◆ Task instructions ◆
Give every line of the records exactly, please, from the first up to and including the one containing "Figure 7. The".

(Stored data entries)
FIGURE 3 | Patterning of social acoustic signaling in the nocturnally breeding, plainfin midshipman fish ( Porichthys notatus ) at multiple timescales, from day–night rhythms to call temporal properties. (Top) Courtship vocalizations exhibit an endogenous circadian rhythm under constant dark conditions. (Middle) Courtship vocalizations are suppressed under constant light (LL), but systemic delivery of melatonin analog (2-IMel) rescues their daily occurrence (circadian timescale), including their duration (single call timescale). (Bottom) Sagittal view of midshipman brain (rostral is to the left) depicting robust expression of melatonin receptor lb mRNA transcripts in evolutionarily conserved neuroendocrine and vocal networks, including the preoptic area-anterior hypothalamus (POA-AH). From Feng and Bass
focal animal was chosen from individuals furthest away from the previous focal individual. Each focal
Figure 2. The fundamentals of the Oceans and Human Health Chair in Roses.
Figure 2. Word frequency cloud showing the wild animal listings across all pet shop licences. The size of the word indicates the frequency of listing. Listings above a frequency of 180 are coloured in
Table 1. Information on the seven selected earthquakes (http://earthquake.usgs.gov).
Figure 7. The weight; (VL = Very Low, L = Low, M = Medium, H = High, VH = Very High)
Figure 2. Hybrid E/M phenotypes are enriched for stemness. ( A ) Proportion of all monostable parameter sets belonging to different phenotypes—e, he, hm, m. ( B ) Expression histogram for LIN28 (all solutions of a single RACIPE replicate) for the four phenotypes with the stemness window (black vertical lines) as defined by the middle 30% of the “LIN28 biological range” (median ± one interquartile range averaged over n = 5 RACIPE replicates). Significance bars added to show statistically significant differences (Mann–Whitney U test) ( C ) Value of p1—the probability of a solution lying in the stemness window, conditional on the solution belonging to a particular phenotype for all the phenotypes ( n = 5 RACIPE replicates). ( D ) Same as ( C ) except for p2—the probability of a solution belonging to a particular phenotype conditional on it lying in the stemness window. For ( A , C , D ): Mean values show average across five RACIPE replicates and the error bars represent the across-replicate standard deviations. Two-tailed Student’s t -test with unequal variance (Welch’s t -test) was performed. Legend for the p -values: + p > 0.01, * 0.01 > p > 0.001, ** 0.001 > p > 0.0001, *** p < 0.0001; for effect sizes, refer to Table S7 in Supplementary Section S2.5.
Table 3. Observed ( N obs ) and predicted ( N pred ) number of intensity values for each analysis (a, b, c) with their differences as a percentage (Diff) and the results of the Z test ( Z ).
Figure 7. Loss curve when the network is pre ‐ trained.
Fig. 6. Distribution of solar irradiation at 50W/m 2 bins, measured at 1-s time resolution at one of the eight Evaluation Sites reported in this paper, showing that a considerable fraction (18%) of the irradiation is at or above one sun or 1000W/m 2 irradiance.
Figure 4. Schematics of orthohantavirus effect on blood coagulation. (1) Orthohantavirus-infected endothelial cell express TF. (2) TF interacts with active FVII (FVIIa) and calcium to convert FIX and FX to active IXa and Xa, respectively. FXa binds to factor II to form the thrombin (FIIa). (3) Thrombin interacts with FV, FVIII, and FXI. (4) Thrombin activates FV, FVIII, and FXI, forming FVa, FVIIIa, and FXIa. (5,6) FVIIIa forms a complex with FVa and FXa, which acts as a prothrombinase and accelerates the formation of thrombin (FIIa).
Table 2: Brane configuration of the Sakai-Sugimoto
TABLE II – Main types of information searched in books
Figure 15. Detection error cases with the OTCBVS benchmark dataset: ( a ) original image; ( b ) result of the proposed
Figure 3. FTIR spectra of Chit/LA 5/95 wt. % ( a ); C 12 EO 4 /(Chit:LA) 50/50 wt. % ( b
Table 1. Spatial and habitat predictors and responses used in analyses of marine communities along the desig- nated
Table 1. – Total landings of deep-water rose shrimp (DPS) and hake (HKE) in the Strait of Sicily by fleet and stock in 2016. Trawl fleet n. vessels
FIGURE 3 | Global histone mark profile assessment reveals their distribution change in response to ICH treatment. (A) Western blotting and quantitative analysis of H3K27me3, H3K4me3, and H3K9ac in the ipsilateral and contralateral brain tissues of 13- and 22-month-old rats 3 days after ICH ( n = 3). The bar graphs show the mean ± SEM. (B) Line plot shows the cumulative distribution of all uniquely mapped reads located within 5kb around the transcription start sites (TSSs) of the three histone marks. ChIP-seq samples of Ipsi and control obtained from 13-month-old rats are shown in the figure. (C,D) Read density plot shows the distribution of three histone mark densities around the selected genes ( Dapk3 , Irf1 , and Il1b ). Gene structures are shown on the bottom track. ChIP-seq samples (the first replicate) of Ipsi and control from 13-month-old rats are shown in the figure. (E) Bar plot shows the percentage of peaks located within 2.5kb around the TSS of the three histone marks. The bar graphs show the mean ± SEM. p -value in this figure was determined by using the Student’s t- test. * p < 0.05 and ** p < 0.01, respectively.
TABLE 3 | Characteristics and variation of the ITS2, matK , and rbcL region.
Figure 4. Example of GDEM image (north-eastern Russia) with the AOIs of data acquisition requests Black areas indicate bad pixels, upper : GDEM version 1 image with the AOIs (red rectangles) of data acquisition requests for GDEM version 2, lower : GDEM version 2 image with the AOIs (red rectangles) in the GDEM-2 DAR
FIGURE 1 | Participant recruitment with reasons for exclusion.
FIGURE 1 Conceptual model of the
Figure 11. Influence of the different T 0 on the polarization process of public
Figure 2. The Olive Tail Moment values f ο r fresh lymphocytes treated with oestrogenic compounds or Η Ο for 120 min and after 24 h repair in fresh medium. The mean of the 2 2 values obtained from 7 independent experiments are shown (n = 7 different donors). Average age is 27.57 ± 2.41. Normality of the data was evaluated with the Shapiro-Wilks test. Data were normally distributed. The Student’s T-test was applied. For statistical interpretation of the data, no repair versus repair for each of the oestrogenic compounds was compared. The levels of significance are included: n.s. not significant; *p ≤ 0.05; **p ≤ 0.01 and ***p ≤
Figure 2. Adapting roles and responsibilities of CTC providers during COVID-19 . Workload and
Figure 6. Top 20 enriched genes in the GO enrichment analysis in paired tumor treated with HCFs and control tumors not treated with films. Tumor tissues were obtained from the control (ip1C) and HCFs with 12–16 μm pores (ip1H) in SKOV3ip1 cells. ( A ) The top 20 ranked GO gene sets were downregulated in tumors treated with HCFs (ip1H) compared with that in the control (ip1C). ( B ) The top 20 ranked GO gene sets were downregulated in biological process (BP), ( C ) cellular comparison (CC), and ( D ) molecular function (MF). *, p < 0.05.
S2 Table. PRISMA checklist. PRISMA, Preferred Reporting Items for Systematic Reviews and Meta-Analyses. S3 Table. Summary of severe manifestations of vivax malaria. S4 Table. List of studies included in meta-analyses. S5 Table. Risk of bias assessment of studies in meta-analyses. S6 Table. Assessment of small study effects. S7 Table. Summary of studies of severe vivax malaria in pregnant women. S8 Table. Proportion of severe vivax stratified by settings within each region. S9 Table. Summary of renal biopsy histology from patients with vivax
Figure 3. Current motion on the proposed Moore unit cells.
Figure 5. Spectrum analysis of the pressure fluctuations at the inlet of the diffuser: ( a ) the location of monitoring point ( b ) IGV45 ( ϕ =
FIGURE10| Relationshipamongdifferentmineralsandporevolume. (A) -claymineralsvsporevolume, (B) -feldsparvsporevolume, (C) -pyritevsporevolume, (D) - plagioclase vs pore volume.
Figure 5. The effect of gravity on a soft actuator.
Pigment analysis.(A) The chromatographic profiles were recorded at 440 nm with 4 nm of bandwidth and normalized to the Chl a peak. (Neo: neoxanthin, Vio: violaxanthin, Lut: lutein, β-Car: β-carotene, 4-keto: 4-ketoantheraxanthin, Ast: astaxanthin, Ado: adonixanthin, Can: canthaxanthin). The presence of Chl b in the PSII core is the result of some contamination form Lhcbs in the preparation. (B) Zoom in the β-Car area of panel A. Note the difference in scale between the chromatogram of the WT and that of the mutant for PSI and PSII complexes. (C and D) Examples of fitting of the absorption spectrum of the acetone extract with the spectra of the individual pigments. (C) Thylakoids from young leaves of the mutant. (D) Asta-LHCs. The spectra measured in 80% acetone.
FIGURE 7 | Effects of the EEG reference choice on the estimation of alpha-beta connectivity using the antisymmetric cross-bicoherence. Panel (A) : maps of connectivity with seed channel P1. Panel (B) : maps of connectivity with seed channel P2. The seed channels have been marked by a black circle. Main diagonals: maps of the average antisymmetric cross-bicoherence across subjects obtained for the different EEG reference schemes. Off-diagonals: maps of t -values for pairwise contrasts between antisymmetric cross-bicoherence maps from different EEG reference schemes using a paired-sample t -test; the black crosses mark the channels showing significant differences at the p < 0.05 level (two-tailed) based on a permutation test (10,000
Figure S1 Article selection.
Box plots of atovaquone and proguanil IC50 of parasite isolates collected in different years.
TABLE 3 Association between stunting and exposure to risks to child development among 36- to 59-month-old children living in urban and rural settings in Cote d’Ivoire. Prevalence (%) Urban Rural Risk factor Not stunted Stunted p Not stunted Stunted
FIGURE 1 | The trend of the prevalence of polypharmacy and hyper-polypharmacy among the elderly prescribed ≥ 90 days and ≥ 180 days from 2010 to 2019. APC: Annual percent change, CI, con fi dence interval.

◆ Exercise response ◆
FIGURE 3 | Patterning of social acoustic signaling in the nocturnally breeding, plainfin midshipman fish ( Porichthys notatus ) at multiple timescales, from day–night rhythms to call temporal properties. (Top) Courtship vocalizations exhibit an endogenous circadian rhythm under constant dark conditions. (Middle) Courtship vocalizations are suppressed under constant light (LL), but systemic delivery of melatonin analog (2-IMel) rescues their daily occurrence (circadian timescale), including their duration (single call timescale). (Bottom) Sagittal view of midshipman brain (rostral is to the left) depicting robust expression of melatonin receptor lb mRNA transcripts in evolutionarily conserved neuroendocrine and vocal networks, including the preoptic area-anterior hypothalamus (POA-AH). From Feng and Bass
focal animal was chosen from individuals furthest away from the previous focal individual. Each focal
Figure 2. The fundamentals of the Oceans and Human Health Chair in Roses.
Figure 2. Word frequency cloud showing the wild animal listings across all pet shop licences. The size of the word indicates the frequency of listing. Listings above a frequency of 180 are coloured in
Table 1. Information on the seven selected earthquakes (http://earthquake.usgs.gov).
Figure 7. The weight; (VL = Very Low, L = Low, M = Medium, H = High, VH = Very High)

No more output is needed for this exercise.